Renfrewshire Council

Sex equality

Significant legislative changes have been introduced to ensure equality for both genders since the 1970s.

The Equal Pay Act 1970 (Amended) gives an individual the right to the same contractual pay and benefits as a person of the opposite sex in the same employment, where the man and the woman are doing like work, work rated as equivalent under an analytical job evaluation study, or work that is proved to be of equal value.

The Sex Discrimination Act 1975 makes it unlawful to discriminate on the grounds of sex. Sex discrimination is unlawful in employment, education, advertising or when providing housing, goods, services or facilities.

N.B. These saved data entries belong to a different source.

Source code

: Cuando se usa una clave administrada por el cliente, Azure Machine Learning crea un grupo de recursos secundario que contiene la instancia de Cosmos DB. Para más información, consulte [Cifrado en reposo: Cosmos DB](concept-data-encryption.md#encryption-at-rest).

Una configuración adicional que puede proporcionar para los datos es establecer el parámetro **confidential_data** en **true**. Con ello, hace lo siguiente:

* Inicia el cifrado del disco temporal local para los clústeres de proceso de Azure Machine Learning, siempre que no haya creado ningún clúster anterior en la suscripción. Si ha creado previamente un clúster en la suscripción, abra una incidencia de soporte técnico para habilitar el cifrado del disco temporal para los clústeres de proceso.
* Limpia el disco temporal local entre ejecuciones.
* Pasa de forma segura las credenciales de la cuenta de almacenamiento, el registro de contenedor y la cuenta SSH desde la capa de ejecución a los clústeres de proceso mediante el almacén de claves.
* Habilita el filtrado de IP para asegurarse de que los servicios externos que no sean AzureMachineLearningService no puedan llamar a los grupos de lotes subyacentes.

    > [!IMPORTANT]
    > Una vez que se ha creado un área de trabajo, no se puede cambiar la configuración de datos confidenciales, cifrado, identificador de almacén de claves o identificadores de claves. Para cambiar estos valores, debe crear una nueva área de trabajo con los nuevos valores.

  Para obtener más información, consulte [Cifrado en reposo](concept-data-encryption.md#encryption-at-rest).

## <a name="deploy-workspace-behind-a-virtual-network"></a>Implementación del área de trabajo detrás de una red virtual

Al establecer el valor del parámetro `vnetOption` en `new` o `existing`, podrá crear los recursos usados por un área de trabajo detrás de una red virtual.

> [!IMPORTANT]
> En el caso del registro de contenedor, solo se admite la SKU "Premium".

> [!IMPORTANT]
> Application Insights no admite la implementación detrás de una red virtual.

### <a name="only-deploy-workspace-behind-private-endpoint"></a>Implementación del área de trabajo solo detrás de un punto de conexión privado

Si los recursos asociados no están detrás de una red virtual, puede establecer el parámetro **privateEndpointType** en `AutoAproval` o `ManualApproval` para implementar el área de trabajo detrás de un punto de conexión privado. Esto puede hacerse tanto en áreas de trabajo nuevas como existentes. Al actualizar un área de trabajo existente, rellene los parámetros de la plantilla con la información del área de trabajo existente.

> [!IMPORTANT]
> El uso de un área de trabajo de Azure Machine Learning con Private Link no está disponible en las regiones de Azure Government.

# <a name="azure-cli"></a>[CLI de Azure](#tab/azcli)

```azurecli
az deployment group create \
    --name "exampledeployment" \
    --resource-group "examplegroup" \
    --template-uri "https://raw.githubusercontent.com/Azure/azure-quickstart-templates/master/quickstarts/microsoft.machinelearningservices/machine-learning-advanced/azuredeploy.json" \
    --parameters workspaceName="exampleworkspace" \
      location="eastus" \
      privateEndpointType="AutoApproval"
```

It is unlawful to discriminate because someone is married, either in employment or in advertisements for jobs.

The Sex Discrimination (Gender Reassignment) Regulations 1999 seek to prevent sex discrimination relating to gender reassignment. They clarify the law for transsexual people in relation to equal pay and treatment in employment and training.

The purpose of the Gender Recognition Act 2004 is to provide transsexual people with legal recognition in their acquired gender. Legal recognition follows from the issue of a full gender recognition certificate by a gender recognition panel.

All the above legislation has been brought together by the newly introduced Equality Act 2010 and placed a legal responsibility on public authorities to eliminate discrimination and harassment and promote equality of opportunity between men and women.

This duty applies to Renfrewshire Council in all of its functions, including policy-making, service provision and employment matters. It also applies to services and functions which are contracted out.

As part of the duty, public authorities are required to take action to eliminate harassment, discrimination in employment and vocational training, for people undergoing gender reassignment.

Also, the new Act has specifically clarified that it is unlawful to discriminate against a woman because she is breastfeeding. This means that any service, goods or facilities provider need to allow women to breastfeed if they wish to do so.

Violence against women is a very serious issue. It damages the lives of women and children. Domestic violence is the biggest killer of women aged 19 to 44 across the world - greater than war, cancer or traffic accidents.

Violence against women is a consequence of continuing inequality between men and women, and it is also a barrier to achieving equality. Renfrewshire Council sees tackling violence against women as essential in meeting the gender equality.